How much I made as a really good Engineer at Facebook - throwaway1525
https://medium.com/@anyengineer/how-much-i-made-as-a-really-good-engineer-at-facebook-9366151b52db
======
thrwaway_123
These post can rub people the wrong way, but personally I love seeing these
data points and would like to see more.

We often talk about engineers that were high performers in the right startup,
the right place at the right time and got massive exits. But we don't hear a
lot about it from established tech companies. There's very little data about
the range of rewards we see for high performers at different companies and the
difference can be very large.

I was a good performer at my old job and the most I ever got was a $5,000
bonus for exceptional performance and I though that was the norm.
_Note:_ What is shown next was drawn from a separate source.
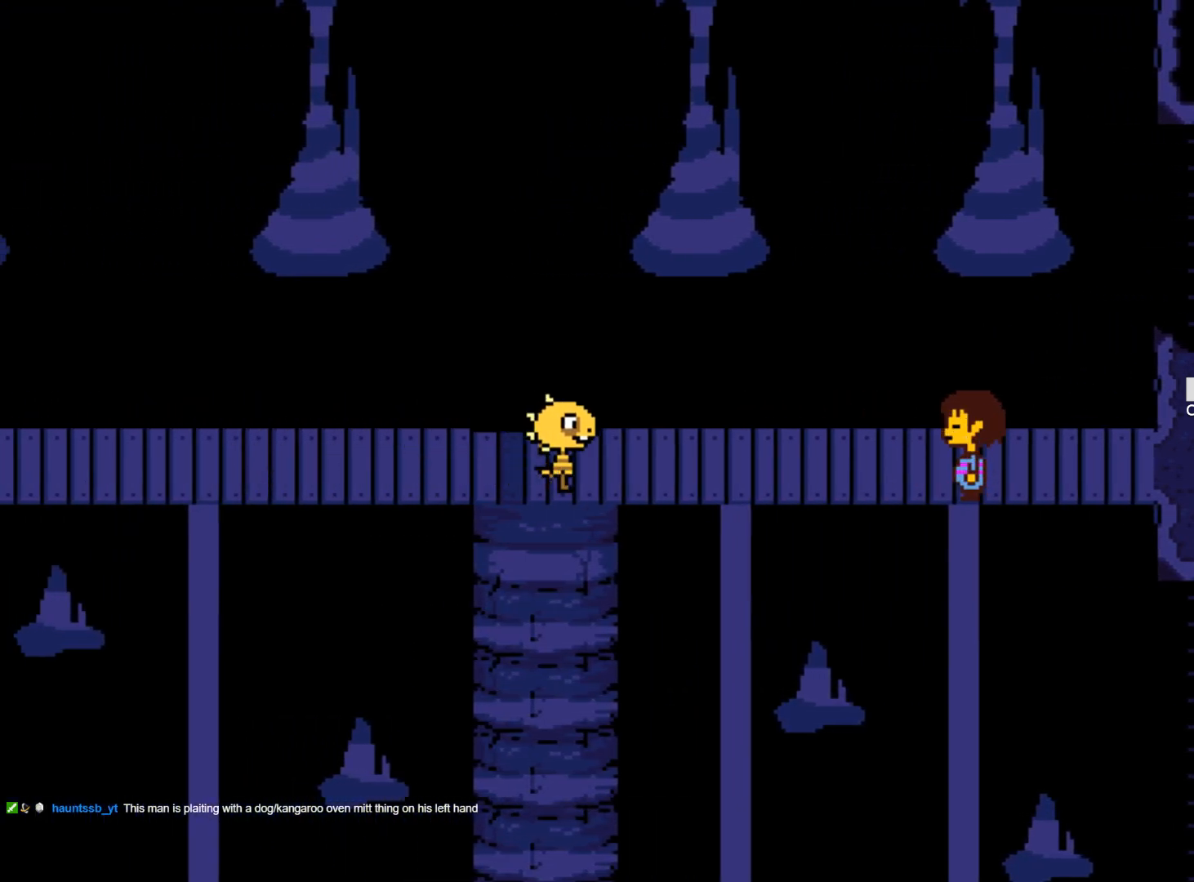
{"keys": ["z"], "events": [[17, "z", "up"], [200, "z", "down"], [250, "x", "down"], [350, "x", "up"], [350, "z", "up"], [384, "x", "down"], [384, "z", "down"], [484, "x", "up"]]}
The rest of
my story is very similar to the OP. I was looking at glassdoor and I though
the recruiter had over leveled me. I joined FB making nearly 3x my old salary.
My year 1-4 is almost identical to the OP. 4 years ago I didn't know this was
possible for high performing engineering ICs.

Thank you for sharing!

------
xupybd
Wow way to go. Its a different world inside a company like Facebook. I've only
ever worked for small struggling businesses. 9 years in and yet to break 100k.

------
theloneshark
Congratulations on all your success - hope it makes you feel good. You also
happen to be in the right place at the right time. This to make me feel good.